[Texte fourni]:
____________________

Je me rends chez N. avec une infirmière : une présence médicale sur le terrain, même si elle ne résout pas à elle seule la situation, peut être une médiation nécessaire. A notre arrivée dans l’immeuble, un voisin nous assiège d’emblée. N., nous dit-il, est bruyante la nuit, elle agresse verbalement l’entourage, commence à jeter des objets par la fenêtre. Un voisin a failli être atteint par un projectile.

A l’étage, elle ne répond pas. Nous déclinons nos identités. Temps de latence, puis une voix hostile : « Je n’ai rien à vous dire. Partez ». Nous pourrions repartir, car, à ce moment précis, si elle est hostile, elle n’est pas violente ni dangereuse pour autrui. Fait-on hospitaliser quelqu’un sur le seul signe de son hostilité ?

____________________

(Éléments enregistrés)
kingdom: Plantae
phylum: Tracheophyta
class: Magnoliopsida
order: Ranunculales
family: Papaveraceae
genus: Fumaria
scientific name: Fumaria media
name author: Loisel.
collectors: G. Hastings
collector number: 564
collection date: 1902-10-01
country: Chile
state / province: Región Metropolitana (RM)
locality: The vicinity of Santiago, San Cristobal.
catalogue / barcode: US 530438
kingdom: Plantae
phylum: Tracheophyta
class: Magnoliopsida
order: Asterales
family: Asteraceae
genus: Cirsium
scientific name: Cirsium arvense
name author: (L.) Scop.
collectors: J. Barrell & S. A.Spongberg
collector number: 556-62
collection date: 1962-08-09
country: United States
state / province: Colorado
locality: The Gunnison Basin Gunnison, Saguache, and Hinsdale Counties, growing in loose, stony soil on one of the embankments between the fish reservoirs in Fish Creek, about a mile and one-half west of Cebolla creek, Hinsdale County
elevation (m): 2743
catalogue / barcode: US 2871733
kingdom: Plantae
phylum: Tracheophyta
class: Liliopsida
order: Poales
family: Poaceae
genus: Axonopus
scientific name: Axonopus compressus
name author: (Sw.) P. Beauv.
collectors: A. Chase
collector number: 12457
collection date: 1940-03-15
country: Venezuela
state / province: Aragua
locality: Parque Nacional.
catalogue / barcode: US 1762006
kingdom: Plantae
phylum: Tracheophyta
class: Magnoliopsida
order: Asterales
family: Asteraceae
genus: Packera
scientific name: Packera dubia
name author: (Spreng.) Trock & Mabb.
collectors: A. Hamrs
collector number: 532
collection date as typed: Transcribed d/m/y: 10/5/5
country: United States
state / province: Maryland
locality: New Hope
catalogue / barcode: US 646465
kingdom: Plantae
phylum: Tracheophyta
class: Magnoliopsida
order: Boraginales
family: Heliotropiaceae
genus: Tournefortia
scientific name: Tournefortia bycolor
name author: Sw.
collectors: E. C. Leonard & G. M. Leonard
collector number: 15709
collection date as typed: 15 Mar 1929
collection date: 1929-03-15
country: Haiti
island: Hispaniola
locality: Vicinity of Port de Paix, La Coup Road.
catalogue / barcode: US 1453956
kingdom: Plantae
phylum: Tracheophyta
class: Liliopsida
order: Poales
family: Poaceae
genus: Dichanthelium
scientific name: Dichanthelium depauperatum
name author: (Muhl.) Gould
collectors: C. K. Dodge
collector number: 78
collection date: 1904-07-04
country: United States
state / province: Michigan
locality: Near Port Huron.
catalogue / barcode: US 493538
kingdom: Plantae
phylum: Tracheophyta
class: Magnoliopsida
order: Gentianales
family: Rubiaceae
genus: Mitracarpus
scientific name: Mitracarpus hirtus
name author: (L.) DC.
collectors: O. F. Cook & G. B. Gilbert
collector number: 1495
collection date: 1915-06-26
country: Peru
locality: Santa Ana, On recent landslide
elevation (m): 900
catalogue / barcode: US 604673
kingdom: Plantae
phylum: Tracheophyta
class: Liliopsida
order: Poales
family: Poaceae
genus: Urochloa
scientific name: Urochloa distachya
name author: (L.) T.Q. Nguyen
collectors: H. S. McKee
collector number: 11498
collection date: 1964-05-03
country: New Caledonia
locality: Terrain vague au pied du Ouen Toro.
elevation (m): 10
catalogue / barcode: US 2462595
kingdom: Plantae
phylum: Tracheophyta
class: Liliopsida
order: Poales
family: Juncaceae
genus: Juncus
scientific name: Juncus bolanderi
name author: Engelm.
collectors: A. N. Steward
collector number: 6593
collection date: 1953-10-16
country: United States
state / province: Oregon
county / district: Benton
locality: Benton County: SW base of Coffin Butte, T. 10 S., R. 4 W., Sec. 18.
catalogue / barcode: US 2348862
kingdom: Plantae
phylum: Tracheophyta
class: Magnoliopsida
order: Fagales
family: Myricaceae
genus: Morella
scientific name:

____________________

[Exercices à traiter]:
1. Selon le texte fourni, qui accompagne la personne qui se rend chez N. ?
2. Reproduisez tel quel le passage du texte fourni qui va de « A l’étage, elle » à « son hostilité ? ».
La liste n'a aucun lien avec le texte fourni.

[Réponses attendues]:
1. Une infirmière.

2.
A l’étage, elle ne répond pas. Nous déclinons nos identités. Temps de latence, puis une voix hostile : « Je n’ai rien à vous dire. Partez ». Nous pourrions repartir, car, à ce moment précis, si elle est hostile, elle n’est pas violente ni dangereuse pour autrui. Fait-on hospitaliser quelqu’un sur le seul signe de son hostilité ?